_CHALLENGE_: Reproduce every line of the listing below without any change.

_EXERCISE INPUT_:

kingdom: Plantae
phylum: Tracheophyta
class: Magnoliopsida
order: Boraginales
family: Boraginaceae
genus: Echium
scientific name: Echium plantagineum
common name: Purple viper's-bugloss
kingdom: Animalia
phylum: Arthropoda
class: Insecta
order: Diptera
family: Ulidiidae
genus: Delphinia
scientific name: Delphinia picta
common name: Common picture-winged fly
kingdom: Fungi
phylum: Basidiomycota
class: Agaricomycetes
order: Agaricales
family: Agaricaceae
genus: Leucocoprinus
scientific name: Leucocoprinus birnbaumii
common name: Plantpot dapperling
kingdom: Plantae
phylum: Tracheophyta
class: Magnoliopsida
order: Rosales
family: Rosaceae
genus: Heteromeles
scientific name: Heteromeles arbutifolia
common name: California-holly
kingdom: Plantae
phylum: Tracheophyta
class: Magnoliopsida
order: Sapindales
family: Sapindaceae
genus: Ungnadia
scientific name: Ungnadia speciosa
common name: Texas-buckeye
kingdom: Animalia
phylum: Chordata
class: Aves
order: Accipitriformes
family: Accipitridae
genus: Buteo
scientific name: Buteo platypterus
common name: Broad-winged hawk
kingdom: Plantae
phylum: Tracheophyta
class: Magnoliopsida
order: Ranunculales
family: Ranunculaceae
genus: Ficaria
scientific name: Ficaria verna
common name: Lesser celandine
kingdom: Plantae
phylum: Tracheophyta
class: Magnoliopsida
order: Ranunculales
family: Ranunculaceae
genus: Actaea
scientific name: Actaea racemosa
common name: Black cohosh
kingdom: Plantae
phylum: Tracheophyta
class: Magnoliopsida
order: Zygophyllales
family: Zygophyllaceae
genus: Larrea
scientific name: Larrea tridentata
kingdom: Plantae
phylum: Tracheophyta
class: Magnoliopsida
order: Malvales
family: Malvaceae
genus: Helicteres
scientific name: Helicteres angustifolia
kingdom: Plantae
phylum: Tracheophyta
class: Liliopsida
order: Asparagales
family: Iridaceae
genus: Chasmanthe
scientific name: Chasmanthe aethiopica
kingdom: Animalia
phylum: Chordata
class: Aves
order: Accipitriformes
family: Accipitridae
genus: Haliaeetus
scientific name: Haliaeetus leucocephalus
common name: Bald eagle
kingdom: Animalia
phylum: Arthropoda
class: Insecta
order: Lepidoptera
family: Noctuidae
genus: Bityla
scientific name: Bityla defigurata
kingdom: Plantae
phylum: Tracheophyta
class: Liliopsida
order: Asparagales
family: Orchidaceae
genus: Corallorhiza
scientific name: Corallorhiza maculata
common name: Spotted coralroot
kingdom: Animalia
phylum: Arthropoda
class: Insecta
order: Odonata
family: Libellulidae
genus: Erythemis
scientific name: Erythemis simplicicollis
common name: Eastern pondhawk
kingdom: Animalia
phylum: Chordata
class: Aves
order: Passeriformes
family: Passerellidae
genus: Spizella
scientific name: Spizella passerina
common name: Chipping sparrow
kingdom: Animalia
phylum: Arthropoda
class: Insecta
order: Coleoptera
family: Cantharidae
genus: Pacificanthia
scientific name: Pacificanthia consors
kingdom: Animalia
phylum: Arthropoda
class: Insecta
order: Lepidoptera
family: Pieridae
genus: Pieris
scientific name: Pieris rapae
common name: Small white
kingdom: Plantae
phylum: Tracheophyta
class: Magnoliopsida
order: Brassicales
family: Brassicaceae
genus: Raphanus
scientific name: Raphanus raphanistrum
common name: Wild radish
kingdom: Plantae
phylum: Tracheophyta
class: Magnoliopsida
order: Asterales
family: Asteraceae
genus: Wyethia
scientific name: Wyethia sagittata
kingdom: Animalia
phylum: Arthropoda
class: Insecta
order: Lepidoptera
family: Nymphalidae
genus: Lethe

_RESULT FOR THIS TASK_:
kingdom: Plantae
phylum: Tracheophyta
class: Magnoliopsida
order: Boraginales
family: Boraginaceae
genus: Echium
scientific name: Echium plantagineum
common name: Purple viper's-bugloss
kingdom: Animalia
phylum: Arthropoda
class: Insecta
order: Diptera
family: Ulidiidae
genus: Delphinia
scientific name: Delphinia picta
common name: Common picture-winged fly
kingdom: Fungi
phylum: Basidiomycota
class: Agaricomycetes
order: Agaricales
family: Agaricaceae
genus: Leucocoprinus
scientific name: Leucocoprinus birnbaumii
common name: Plantpot dapperling
kingdom: Plantae
phylum: Tracheophyta
class: Magnoliopsida
order: Rosales
family: Rosaceae
genus: Heteromeles
scientific name: Heteromeles arbutifolia
common name: California-holly
kingdom: Plantae
phylum: Tracheophyta
class: Magnoliopsida
order: Sapindales
family: Sapindaceae
genus: Ungnadia
scientific name: Ungnadia speciosa
common name: Texas-buckeye
kingdom: Animalia
phylum: Chordata
class: Aves
order: Accipitriformes
family: Accipitridae
genus: Buteo
scientific name: Buteo platypterus
common name: Broad-winged hawk
kingdom: Plantae
phylum: Tracheophyta
class: Magnoliopsida
order: Ranunculales
family: Ranunculaceae
genus: Ficaria
scientific name: Ficaria verna
common name: Lesser celandine
kingdom: Plantae
phylum: Tracheophyta
class: Magnoliopsida
order: Ranunculales
family: Ranunculaceae
genus: Actaea
scientific name: Actaea racemosa
common name: Black cohosh
kingdom: Plantae
phylum: Tracheophyta
class: Magnoliopsida
order: Zygophyllales
family: Zygophyllaceae
genus: Larrea
scientific name: Larrea tridentata
kingdom: Plantae
phylum: Tracheophyta
class: Magnoliopsida
order: Malvales
family: Malvaceae
genus: Helicteres
scientific name: Helicteres angustifolia
kingdom: Plantae
phylum: Tracheophyta
class: Liliopsida
order: Asparagales
family: Iridaceae
genus: Chasmanthe
scientific name: Chasmanthe aethiopica
kingdom: Animalia
phylum: Chordata
class: Aves
order: Accipitriformes
family: Accipitridae
genus: Haliaeetus
scientific name: Haliaeetus leucocephalus
common name: Bald eagle
kingdom: Animalia
phylum: Arthropoda
class: Insecta
order: Lepidoptera
family: Noctuidae
genus: Bityla
scientific name: Bityla defigurata
kingdom: Plantae
phylum: Tracheophyta
class: Liliopsida
order: Asparagales
family: Orchidaceae
genus: Corallorhiza
scientific name: Corallorhiza maculata
common name: Spotted coralroot
kingdom: Animalia
phylum: Arthropoda
class: Insecta
order: Odonata
family: Libellulidae
genus: Erythemis
scientific name: Erythemis simplicicollis
common name: Eastern pondhawk
kingdom: Animalia
phylum: Chordata
class: Aves
order: Passeriformes
family: Passerellidae
genus: Spizella
scientific name: Spizella passerina
common name: Chipping sparrow
kingdom: Animalia
phylum: Arthropoda
class: Insecta
order: Coleoptera
family: Cantharidae
genus: Pacificanthia
scientific name: Pacificanthia consors
kingdom: Animalia
phylum: Arthropoda
class: Insecta
order: Lepidoptera
family: Pieridae
genus: Pieris
scientific name: Pieris rapae
common name: Small white
kingdom: Plantae
phylum: Tracheophyta
class: Magnoliopsida
order: Brassicales
family: Brassicaceae
genus: Raphanus
scientific name: Raphanus raphanistrum
common name: Wild radish
kingdom: Plantae
phylum: Tracheophyta
class: Magnoliopsida
order: Asterales
family: Asteraceae
genus: Wyethia
scientific name: Wyethia sagittata
kingdom: Animalia
phylum: Arthropoda
class: Insecta
order: Lepidoptera
family: Nymphalidae
genus: Lethe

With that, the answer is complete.